L’enfant à naître, de la théorie juridique à la pratique
Depuis la loi Veil du 17 janvier 1975, l’interruption volontaire de grossesse est légale. Aujourd’hui, elle peut être pratiquée par un médecin ou une sage-femme jusqu’à la fin de la douzième semaine de grossesse. Légale, elle ne peut donc pas être assimilée juridiquement à un homicide qui constitue le fait de donner volontairement la mort à autrui. C’est ainsi que la jurisprudence refuse d'étendre l'homicide, volontaire ou non, au cas de l'enfant à naître.
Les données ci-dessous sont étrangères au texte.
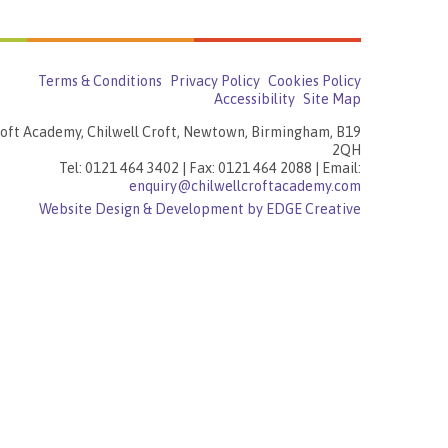
Terms & Conditions
Privacy Policy
Cookies Policy
Accessibility
Site Map
roft Academy, Chilwell Croft, Newtown, Birmingham, B19
2QH
Tel: 0121 464 3402 | Fax: 0121 464 2088 | Email:
enquiry@chilwellcroftacademy.com
Website Design & Development by EDGE Creative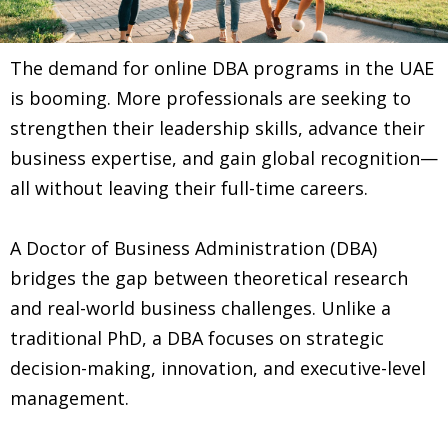
The demand for online DBA programs in the UAE
is booming. More professionals are seeking to
strengthen their leadership skills, advance their
business expertise, and gain global recognition—
all without leaving their full-time careers.
A Doctor of Business Administration (DBA)
bridges the gap between theoretical research
and real-world business challenges. Unlike a
traditional PhD, a DBA focuses on strategic
decision-making, innovation, and executive-level
management.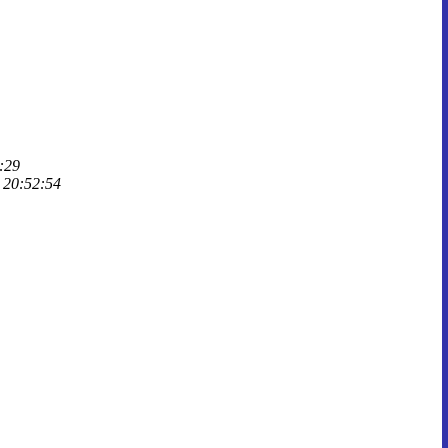
:29
, 20:52:54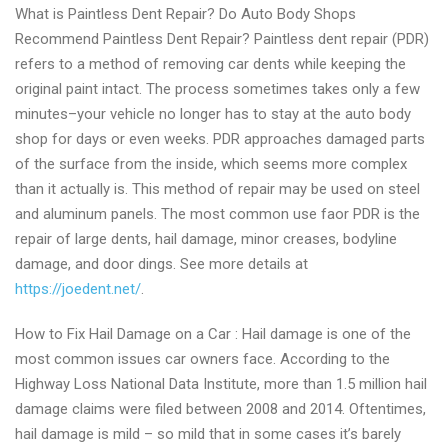
What is Paintless Dent Repair? Do Auto Body Shops
Recommend Paintless Dent Repair? Paintless dent repair (PDR)
refers to a method of removing car dents while keeping the
original paint intact. The process sometimes takes only a few
minutes–your vehicle no longer has to stay at the auto body
shop for days or even weeks. PDR approaches damaged parts
of the surface from the inside, which seems more complex
than it actually is. This method of repair may be used on steel
and aluminum panels. The most common use faor PDR is the
repair of large dents, hail damage, minor creases, bodyline
damage, and door dings. See more details at
https://joedent.net/
.
How to Fix Hail Damage on a Car : Hail damage is one of the
most common issues car owners face. According to the
Highway Loss National Data Institute, more than 1.5 million hail
damage claims were filed between 2008 and 2014. Oftentimes,
hail damage is mild – so mild that in some cases it’s barely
Le droit est clair, l’enfant à naître n’est pas une personne juridique.
Mais, selon Jean Mouly, Professeur de droit à l’Université de Limoges, « cette prise de position doctrinale relève davantage d'opinions personnelles, certes respectables, mais néanmoins partisanes, que d'un raisonnement respectueux des préceptes du droit pénal ». Une autre position consisterait à penser que l’atteinte à la vie n’est pas seulement une atteinte à la personne humaine, juridiquement limitée, mais une atteinte à l’être humain dès le commencement de sa vie. C’est cette conviction personnelle qui peut conduire le personnel médical à refuser de pratiquer une IVG et que la loi ne peut forcer.
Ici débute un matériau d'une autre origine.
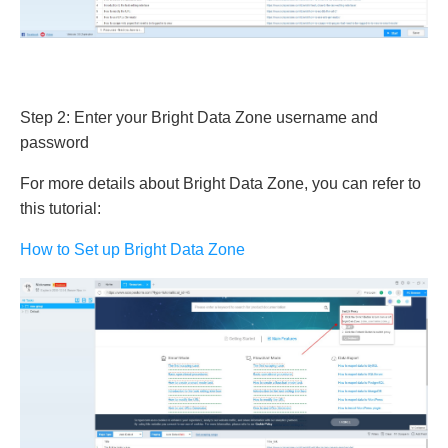
Step 2: Enter your Bright Data Zone username and
password
For more details about Bright Data Zone, you can refer to
this tutorial:
How to Set up Bright Data Zone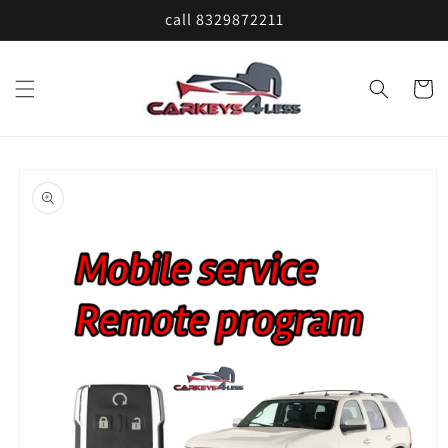
Skip to
call 8329872211
content
Cart
Skip to
product
information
L’objection de conscience, une protection « à maintenir »
L’article L2212-8 du code de la santé publique est sans ambiguïté : « un médecin n’est jamais tenu de pratiquer une IVG », de même qu'« aucune sage-femme, aucun infirmier ou infirmière, aucun auxiliaire médical, quel qu’il soit, n’est tenu de concourir » à cet acte médical. S’il refuse de pratiquer une IVG, le médecin est toutefois tenu de « communiquer immédiatement le nom de praticiens susceptibles de réaliser cette intervention ». Dans ces conditions, tant le droit de la femme à l’IVG, que les convictions personnelles du médecin sont préservés. Il n’y a donc point de raison d’être choqué, de scandale, ni de prétendu « retour en arrière » ou « entrave aux droits des femmes », mais simplement une clause de conscience légale, seule susceptible de protéger la liberté de penser. « C'est une question éthique et pas seulement un geste médical » rappelait Simone Veil interviewée sur cette question en 2007. « C'est un point à maintenir, car on ne peut obliger personne à aller contre ses convictions. Il est de plus en plus évident scientifiquement que, dès la conception, il s'agit d'un être vivant » a-t-elle ajouté. A cet égard, les défenseurs de la clause de conscience peuvent être rassurés. A l’issue de l’interview litigieuse, la journaliste de TMC concluait « on a demandé à Marlène Schiappa si la clause de conscience allait être supprimée ou pouvait l’être et elle nous a répondu que ce n’était pas du tout d’actualité ».